Il riciclo dell’acqua “fa acqua”?

 

Come detto, il restauro della fontana e del sottostante rifugio antiaereo sono stati promossi per un semplice e principale motivo: installare il sistema di riciclo dell’acqua. Oggi l’acqua nel granitico vascone non è sempre “cristallina” e sovente è di un bel colore verde smeraldo… e puzza.

 

Il “pinnacolo” da cui pare prorompa acqua cristallina e pura, fallace sensazione contrastata dal colore dell’acqua nel bianco vascone (foto G.P.).

La domanda che mi sono posto è la seguente: «In sostituzione della consueta “erogazione continua” d’acqua prelevata dalla falda acquifera, vi è risparmio reale nell’installare un riciclo dell’acqua in una qualsiasi fontana di Milano e, nello specifico, in quella di Piazza Grandi?».

 

Tutto ciò tenendo conto dei seguenti punti:

 

1. Quanto sono costati l’impianto e l’installazione del riciclo dell’acqua nella fontana di Piazza Grandi?


2. Quanto costa all’anno la manutenzione del solo impianto meccanico?


3. Quanto costano all’anno i filtri dell’impianto?


4. Quanto costa la manutenzione delle parti a giorno della fontana ora che c’è il riciclo dell’acqua?


Ora proviamo a meditare sulle seguenti ulteriori domande:


A. Quanto costava l’erogazione dell’acqua dalla fontana di Piazza Grandi prima dell’installazione dell’impianto di riciclo?


B. Quanto costa oggi l’erogazione dell’acqua dalla fontana, ovvero dopo l’installazione del riciclo?

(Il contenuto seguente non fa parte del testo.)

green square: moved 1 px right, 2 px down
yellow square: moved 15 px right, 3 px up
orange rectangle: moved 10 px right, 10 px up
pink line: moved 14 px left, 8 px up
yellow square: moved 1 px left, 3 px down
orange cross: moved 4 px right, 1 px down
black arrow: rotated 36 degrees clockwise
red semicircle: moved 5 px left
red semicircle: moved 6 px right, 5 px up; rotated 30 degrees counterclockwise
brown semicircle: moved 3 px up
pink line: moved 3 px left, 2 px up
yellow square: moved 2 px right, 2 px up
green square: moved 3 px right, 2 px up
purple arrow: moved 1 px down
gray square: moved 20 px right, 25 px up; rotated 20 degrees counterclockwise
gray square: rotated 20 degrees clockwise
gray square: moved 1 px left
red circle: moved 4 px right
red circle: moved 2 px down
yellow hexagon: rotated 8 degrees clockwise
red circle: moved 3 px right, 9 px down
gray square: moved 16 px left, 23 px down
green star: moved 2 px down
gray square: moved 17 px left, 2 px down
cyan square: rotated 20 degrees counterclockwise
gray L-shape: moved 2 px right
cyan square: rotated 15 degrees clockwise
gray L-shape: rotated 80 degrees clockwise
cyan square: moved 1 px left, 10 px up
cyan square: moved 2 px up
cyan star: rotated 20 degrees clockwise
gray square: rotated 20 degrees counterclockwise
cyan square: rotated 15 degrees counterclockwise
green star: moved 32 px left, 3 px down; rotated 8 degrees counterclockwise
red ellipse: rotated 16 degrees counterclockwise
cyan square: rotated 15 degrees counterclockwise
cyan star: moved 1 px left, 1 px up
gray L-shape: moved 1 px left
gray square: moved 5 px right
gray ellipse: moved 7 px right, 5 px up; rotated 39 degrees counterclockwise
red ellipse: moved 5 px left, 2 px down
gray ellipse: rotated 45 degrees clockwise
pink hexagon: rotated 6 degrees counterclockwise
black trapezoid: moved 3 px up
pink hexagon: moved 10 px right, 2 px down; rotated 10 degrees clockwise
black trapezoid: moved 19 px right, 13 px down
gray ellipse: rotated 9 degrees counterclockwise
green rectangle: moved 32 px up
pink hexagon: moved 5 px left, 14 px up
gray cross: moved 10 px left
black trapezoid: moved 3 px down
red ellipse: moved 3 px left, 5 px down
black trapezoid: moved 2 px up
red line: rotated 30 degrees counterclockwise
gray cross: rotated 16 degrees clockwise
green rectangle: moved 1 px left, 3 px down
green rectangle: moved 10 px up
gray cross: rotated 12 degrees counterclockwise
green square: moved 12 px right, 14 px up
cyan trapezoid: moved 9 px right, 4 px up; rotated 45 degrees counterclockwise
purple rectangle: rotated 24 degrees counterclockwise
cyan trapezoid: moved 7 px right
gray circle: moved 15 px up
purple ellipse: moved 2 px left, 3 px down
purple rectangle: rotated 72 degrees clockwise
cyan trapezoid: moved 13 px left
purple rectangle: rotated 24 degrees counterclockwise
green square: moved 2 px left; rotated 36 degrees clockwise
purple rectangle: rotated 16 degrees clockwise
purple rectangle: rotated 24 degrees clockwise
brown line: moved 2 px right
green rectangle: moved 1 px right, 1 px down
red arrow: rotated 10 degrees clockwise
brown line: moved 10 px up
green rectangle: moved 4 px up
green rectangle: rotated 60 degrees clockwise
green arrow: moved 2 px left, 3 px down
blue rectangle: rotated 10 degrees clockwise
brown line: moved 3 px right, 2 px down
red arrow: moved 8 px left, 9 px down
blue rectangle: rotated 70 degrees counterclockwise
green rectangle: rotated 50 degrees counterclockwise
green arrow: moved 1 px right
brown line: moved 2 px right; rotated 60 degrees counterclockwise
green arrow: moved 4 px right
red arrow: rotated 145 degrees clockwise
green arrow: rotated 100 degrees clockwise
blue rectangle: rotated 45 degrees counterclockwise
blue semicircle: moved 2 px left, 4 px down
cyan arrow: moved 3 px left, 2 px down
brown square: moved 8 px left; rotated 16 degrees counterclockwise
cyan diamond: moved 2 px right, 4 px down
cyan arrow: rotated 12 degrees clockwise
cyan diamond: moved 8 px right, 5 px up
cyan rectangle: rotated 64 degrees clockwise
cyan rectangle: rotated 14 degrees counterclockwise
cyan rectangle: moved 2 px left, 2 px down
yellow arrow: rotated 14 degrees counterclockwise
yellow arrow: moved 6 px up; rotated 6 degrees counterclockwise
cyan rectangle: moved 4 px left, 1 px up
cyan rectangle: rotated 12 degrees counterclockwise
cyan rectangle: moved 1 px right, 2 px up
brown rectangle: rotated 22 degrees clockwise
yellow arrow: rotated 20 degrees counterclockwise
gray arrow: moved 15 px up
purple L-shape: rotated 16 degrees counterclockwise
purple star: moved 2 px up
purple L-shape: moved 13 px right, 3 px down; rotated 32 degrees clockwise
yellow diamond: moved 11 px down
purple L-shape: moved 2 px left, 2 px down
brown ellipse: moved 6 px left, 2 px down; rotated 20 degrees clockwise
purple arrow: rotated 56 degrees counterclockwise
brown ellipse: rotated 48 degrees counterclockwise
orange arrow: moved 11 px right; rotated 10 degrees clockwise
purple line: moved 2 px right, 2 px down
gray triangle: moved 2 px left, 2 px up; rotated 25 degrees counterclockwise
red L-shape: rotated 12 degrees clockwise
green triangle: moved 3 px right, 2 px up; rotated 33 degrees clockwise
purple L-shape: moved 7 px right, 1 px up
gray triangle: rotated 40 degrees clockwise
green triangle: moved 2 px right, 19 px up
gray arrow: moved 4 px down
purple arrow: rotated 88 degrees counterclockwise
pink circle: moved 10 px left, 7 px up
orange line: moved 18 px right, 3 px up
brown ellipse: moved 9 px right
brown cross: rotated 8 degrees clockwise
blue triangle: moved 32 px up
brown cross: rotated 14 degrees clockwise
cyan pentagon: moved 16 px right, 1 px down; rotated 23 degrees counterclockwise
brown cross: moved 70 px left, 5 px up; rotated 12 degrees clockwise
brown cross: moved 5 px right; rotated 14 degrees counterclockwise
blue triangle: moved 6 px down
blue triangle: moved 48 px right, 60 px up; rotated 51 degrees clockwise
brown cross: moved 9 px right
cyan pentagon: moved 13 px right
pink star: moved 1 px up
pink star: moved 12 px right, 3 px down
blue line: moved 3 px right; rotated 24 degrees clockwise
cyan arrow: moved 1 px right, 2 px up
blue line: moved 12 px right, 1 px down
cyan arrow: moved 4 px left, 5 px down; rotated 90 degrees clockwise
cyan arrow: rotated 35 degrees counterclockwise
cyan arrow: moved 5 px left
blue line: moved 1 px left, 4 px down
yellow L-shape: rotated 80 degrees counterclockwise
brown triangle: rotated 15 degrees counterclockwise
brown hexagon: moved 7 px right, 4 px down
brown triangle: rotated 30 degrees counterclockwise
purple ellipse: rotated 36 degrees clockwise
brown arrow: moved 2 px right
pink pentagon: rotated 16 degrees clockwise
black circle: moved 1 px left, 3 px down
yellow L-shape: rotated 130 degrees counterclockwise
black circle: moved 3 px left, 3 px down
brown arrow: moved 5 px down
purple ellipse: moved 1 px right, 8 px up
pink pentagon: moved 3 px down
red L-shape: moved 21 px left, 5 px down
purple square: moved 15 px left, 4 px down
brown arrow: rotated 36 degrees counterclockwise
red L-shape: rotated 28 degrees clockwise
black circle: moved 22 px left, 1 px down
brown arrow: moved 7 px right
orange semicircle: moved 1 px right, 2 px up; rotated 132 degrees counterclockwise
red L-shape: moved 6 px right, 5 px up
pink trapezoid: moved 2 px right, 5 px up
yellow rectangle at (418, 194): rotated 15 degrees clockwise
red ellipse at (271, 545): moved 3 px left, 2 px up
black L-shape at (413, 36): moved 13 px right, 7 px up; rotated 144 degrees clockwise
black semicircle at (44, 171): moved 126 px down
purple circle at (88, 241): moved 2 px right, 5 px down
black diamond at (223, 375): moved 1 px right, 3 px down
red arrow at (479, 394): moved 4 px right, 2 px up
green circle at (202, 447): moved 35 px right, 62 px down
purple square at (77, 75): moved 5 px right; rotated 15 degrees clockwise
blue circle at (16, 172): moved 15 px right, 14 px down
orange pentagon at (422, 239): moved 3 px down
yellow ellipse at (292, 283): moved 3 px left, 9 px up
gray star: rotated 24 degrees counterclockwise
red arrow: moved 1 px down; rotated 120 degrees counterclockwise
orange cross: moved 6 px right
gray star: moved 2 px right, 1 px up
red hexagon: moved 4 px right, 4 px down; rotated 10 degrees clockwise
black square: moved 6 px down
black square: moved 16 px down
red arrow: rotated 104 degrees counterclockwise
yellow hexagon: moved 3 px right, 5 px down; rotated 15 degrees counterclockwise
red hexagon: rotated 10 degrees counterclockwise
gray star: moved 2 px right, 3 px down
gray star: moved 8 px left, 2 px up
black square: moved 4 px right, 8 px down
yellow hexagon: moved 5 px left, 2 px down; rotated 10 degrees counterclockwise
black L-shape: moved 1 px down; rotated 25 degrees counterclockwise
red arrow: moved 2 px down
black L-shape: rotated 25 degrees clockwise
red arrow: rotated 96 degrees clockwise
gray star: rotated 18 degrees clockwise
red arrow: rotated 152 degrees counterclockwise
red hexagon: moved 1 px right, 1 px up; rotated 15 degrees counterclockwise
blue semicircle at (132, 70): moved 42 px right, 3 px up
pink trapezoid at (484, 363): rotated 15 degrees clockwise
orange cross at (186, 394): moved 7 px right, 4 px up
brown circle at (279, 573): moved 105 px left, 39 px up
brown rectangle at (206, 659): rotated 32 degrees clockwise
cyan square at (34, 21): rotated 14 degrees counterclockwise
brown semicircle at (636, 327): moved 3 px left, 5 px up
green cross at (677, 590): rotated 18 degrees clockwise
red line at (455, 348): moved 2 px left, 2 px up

C. Quanto costerebbe annualmente la manutenzione della vasca se non vi fosse l’impianto di riciclo e quindi un presupposto maggiore deposito di calcare?

 

Concludendo… a denti stretti.

 

La somma dei costi con l’impianto e dei costi senza l’impianto e la semplice sottrazione di un costo dall’altro fornisce l’inequivocabile cifra che indica se il risparmio esiste oppure no.

 

Attenzione, prescindendo invece da costi e presunti guadagni si devono considerare altri fattori, sui quali il Cittadino deve sempre riflettere:

 

1. Data la peculiare conformazione geologica del terreno su cui poggia la città di Milano l’acqua potabile non verrà mai a mancare, anche a seguito di lunghi periodi di siccità.


2. Dismesse le grandi e medie industrie milanesi il prelievo dell’acqua dal sottosuolo urbano è decresciuto sensibilmente, al punto tale che la falda è risalita. La conseguenza è che, ad esempio, la Linea 2 della Metropolitana, nell’area di Città Studi, deve essere tenuta asciutta facendo funzionare costantemente le pompe per l’evacuazione dell’acqua di falda.


3. Nel Mondo Antico l’acqua era ritenuta un elemento sacro e in Italia si è sviluppata l’ingegneria idraulica che ha fatto scuola nel Mondo, lasciando una incontrovertibile tradizione.

 

Cosa ne consegue?

 

Vogliamo quindi ridurre vita e tradizioni ad un semplice calcolo monetario fatto di addizioni e sottrazioni?

 

Ma, soprattutto: vogliamo paragonare la bellezza e la freschezza di una fontana da cui sgorga acqua cristallina con una che dispensa, e non in continuazione, acqua riciclata che persino gli uccelli si rifiutano di bere?